How often would this piece of software change compared to the other?
What are the reasons for changing one or the other?
Who'd request such changes? The design team, the finances team?
What purpose does this code serve?
Which part of the architecture does it belong?

… can help identify, or prevent accidental duplicates.

It can be very tempting to pass along and use the same model or data structure across different architectural boundaries because they look the same at this point in time. As an example, the persistence and the presentation models can look the same in the very beginning of a project. This is an accidental duplication. It is only a coincidence that, at this very moment, they look exactly the same. Give them a few weeks and you'll see them evolve along different paths.

Conclusion

If you find yourself writing "just another if-else clause", it is very likely that you're dealing with a bad abstraction. It's like trying to push a square peg into a round hole. You may be able to squeeze an edge or two in, but it is wasted effort. Once you realize that, you are better off backing up and choosing a different peg. Sandi Metz, in the aforementioned blog post, explains how we usually end up in these situations and how to recover from them, acknowledging the sunk cost fallacy.

One piece of advice that it is worth following is "The Rule of Three". Made popular by Martin Fowler in Refactoring: Improving the Design of Existing Code, and attributed to Don Roberts.
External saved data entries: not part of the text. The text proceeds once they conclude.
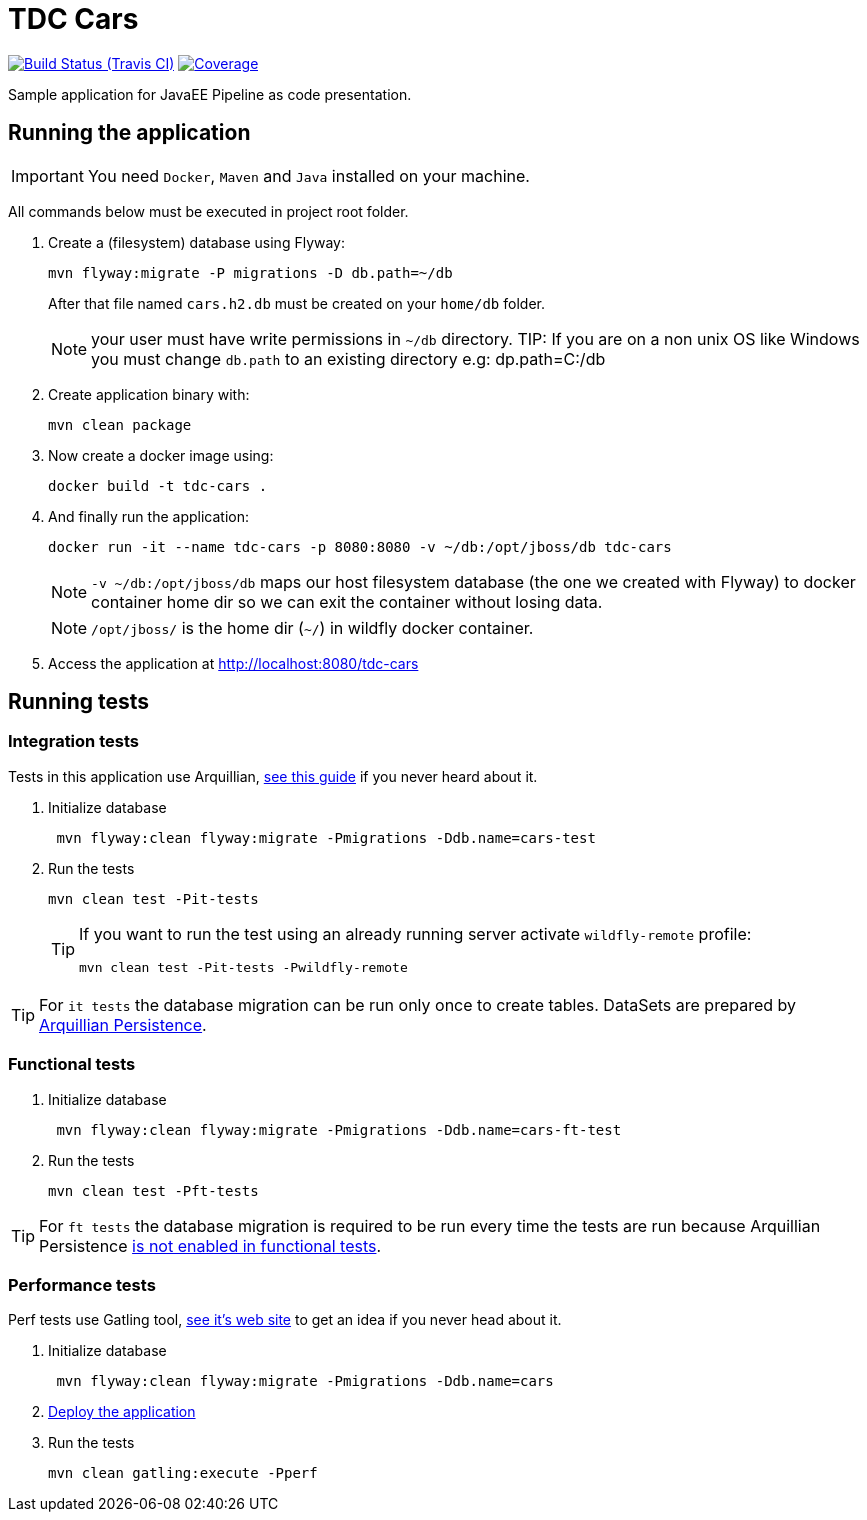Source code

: = TDC Cars

image:https://travis-ci.org/rmpestano/tdc-cars.svg[Build Status (Travis CI), link=https://travis-ci.org/rmpestano/tdc-cars]
image:https://coveralls.io/repos/rmpestano/tdc-cars/badge.png[Coverage, link=https://coveralls.io/r/rmpestano/tdc-cars]


Sample application for JavaEE Pipeline as code presentation.


== Running the application

IMPORTANT: You need `Docker`, `Maven` and `Java` installed on your machine.

All commands below must be executed in project root folder.

. Create a (filesystem) database using Flyway:
+
----
mvn flyway:migrate -P migrations -D db.path=~/db
----
After that file named `cars.h2.db` must be created on your `home/db` folder.
+
NOTE: your user must have write permissions in `~/db` directory.
TIP: If you are on a non unix OS like Windows you must change `db.path` to an existing directory e.g: dp.path=C:/db
. Create application binary with:
+
----
mvn clean package
----
. Now create a docker image using:
+
----
docker build -t tdc-cars .
----

. And finally run the application:
+
----
docker run -it --name tdc-cars -p 8080:8080 -v ~/db:/opt/jboss/db tdc-cars
----
+
NOTE: `-v ~/db:/opt/jboss/db` maps our host filesystem database (the one we created with Flyway) to docker container home dir so we can exit the container without losing data.
+
NOTE: `/opt/jboss/` is the home dir (`~/`) in wildfly docker container.
+
. Access the application at http://localhost:8080/tdc-cars

== Running tests

=== Integration tests

Tests in this application use Arquillian, http://arquillian.org/guides/getting_started_rinse_and_repeat/[see this guide^] if you never heard about it.

. Initialize database
+
----
 mvn flyway:clean flyway:migrate -Pmigrations -Ddb.name=cars-test
----
. Run the tests
+
----
mvn clean test -Pit-tests
----
+
[TIP]
====
If you want to run the test using an already running server activate `wildfly-remote` profile:

----
mvn clean test -Pit-tests -Pwildfly-remote
----
====

TIP: For `it tests` the database migration can be run only once to create tables. DataSets are prepared by http://arquillian.org/arquillian-extension-persistence/[Arquillian Persistence^].

=== Functional tests

. Initialize database
+
----
 mvn flyway:clean flyway:migrate -Pmigrations -Ddb.name=cars-ft-test
----
. Run the tests
+
----
mvn clean test -Pft-tests
----

TIP: For `ft tests` the database migration is required to be run every time the tests are run because Arquillian Persistence https://issues.jboss.org/browse/ARQ-1077[is not enabled in functional tests^].

=== Performance tests

Perf tests use Gatling tool, https://gatling.io[see it's web site^] to get an idea if you never head about it.

. Initialize database
+
----
 mvn flyway:clean flyway:migrate -Pmigrations -Ddb.name=cars
----
. <<Running the application,Deploy the application>>

. Run the tests
+
----
mvn clean gatling:execute -Pperf
----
It goes like this:

The first time you do something, you just do it. The second time you do something similar, you wince at the duplication, but you do the duplicate thing anyway. The third time you do something similar, you refactor.

Before DRY'ing up your code and refactoring it into abstractions, make sure you're facing a real duplication. If you're unsure, don't be hasty. Observe it for some time. Following The Rule of Three, asking similar the questions to the ones presented earlier and talking to your colleagues about this subject can vastly improve your software design skills and the maintainability of your codebase.

Use the acronyms and catchphrases as reminders of certain principles or rules of thumb. But make sure you actually understand what lies behind those phrases. Remember to always take the extra step in learning a given subject.